后来,红星五农场由于土地面积小,加之水资源有限,不宜大面积开发,为了增加团场发展后劲,1984年,兵团要求一牧场在巴木墩进行水土开发,准备开垦土地两万亩,我就调到巴木墩,就是现在的红星四场四连,开荒造田,并担任开发区指挥部党支部书记,杨振亚任总指挥,当时就我们俩人。于是我们开始招兵买马搞开发,第一年兵团投资了65万,由于一牧场那边要发展牧业,修盖棚圈用了四十万,开发区只给了二十五万,这时候这边已发展到两个连队,共计200多人。人有、车有,就是吃的粮食、蔬菜、清油全靠在红星四场赊账。后来兵团再没有投资,而且红星一牧场也拿不出更多的钱来搞开发。1985年,一牧场决定把开发区留给红星四场,红星四场四连就是这么来的。

总的来说,四场发展是很快的,当时管家属队的时候,1990年红星四场的土地只有几千亩,现在发展到四万多亩。要说大规模的水土开发,正式从1991年开始的,那时的一连、二连、三连同时开始的,四连、五连是后来的事。像一连、二连、三连的排碱沟全是1963年时的老职工人工挖的,那时侯挖排碱沟全是人工往上摞土,有的人一天要摞六十方土,一般的也要摞二十到三十方土,那时候挖排碱沟也是两头不见太阳,职工都是天不亮起床,掌灯时分才回来。每天干十六到十七小时活,现在的人比谁钱多,那时候的人比谁工作积极,要说治碱就更苦了,所有的荒地全是芦苇碱滩,地面全是硝壳子,碱土一见水就是稀糊糊,加上老鼠洞很多,人一脚进去再也出不来了,如果有人不小心掉下去,泥糊糊就全一下子浸到肚脐眼上来,越动陷得越深,旁边的人靠不上去,只能用木棍子往上掇,治碱三年以后才能种东西,老职工一年到头吃的高粱面,主食就是包谷面,白面、大米只有过春节的时候才有那么一斤半斤。

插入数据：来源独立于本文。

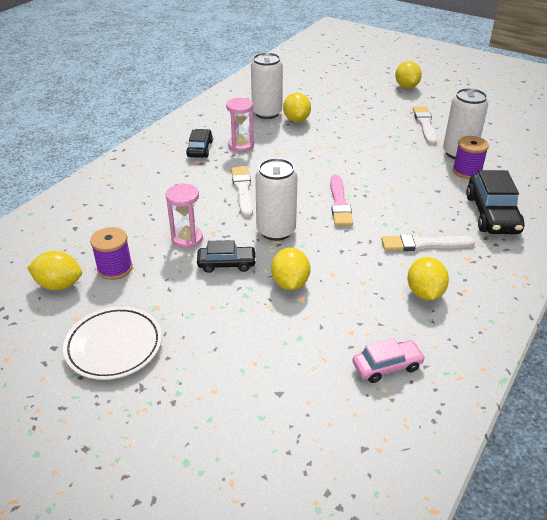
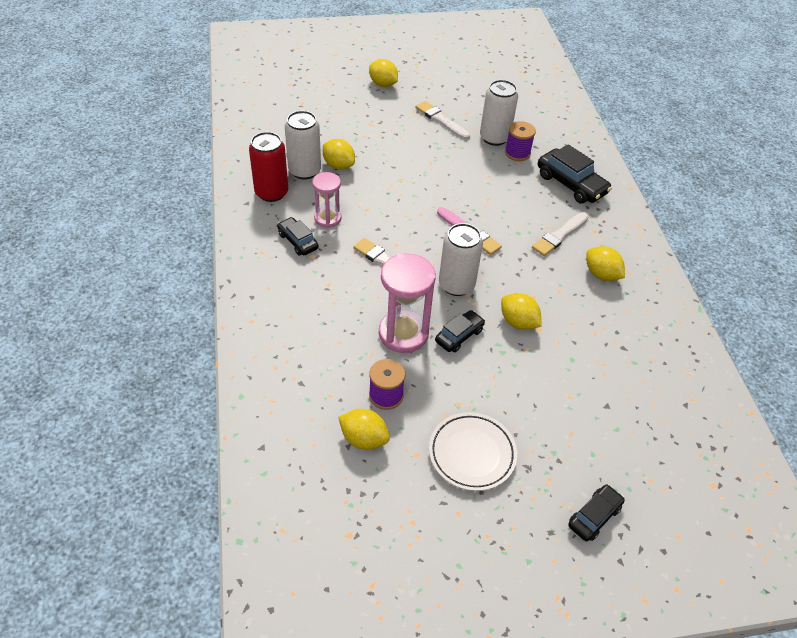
camera: 45 degrees left, 10 degrees up
yellow lemon [27,251,82,290] -> yellow lemon turned 60 degrees clockwise [338,409,390,450]
pink hourglass [166,184,203,248] -> pink hourglass [379,254,436,353], size x1.63
pink car [353,338,425,383] -> none
none -> red can [249,132,288,202]
none -> black car [568,484,625,541]

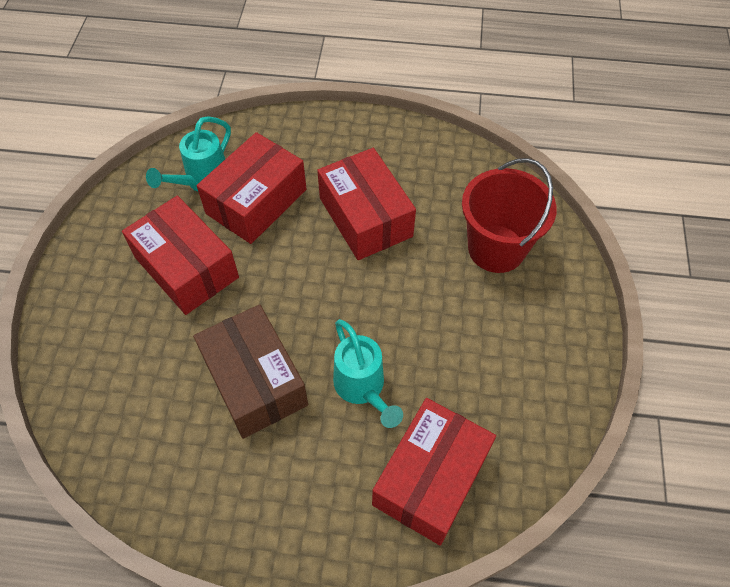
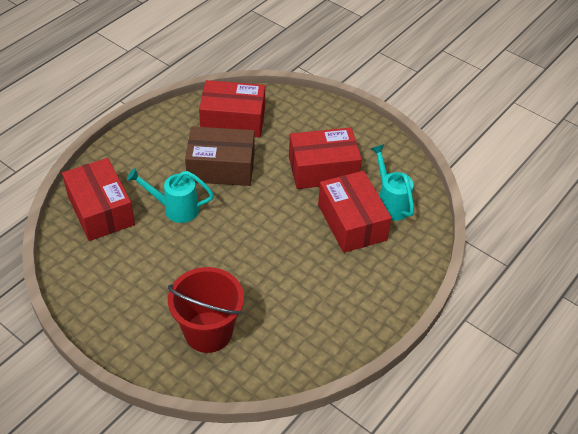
camera: 120 degrees right, 10 degrees down
red box [317,148,416,260] -> red box moved to [199,80,265,138]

那时候不管红星四场还是红星一牧场,人们搞劳动竞赛,不管割麦子、割豌豆,就是在地的那头放一双手套或是一条毛巾,只要先割到头的就得奖,这就是最高荣誉,奖品就是一双手套或一条毛巾,在人们眼里那是最高荣誉,为了这个最高荣誉,人们拼着命去追求。那时的人们不比吃穿,比的是谁的荣誉多。这就是“兵团精神”的体现。当时的工资标准是36.96元,只要一听说36.96元,就知道是兵团人。当时住的全是“地窝子”,既潮湿又阴冷,一下雨里面全是水。肉食一个月吃上一回就不错了,清油一个月供应二两,大人孩子一大堆,没有油吃,就只好把二两油倒进锅里烧开,再把咸盐倒进去,油掺到盐里面,以后做饭油也有了盐也有了。走的路全是碱土窝,天晴一身土,雨天两腿泥。

现在团场的建设有了很大的变化,连队职工群众住的是砖房,柏油路通到家门口,下地干活骑的是摩托车,走亲串友、上哈密坐的是私家小汽车,吃的是鸡鸭鱼、新鲜蔬菜常年有。家电设施样样齐全。特别是场部的城镇化建设面目一新,住的是楼房,供暖、供水、供电什么都齐全。街道柏油化、亮化,绿树成林,店铺超市齐全要啥有啥,有健身广场,文化活动中心,医院、学校、交通和城市一样。道路是出门不湿脚不沾土,这样的生活环境真是太好了。

我们是兵团人,就要了解我们兵团的创业史、发展史,知道我们的老军垦、老同志是怎么用汗水换来了今天的幸福生活。我们一定要知道感恩,更要明白我们兵团人肩负的历史使命。我们是新疆屯垦戍边历史长河中的接力者、传承者,就是要知道昨天,珍惜今天,并用我们辛勤的劳动创造更加美好的明天。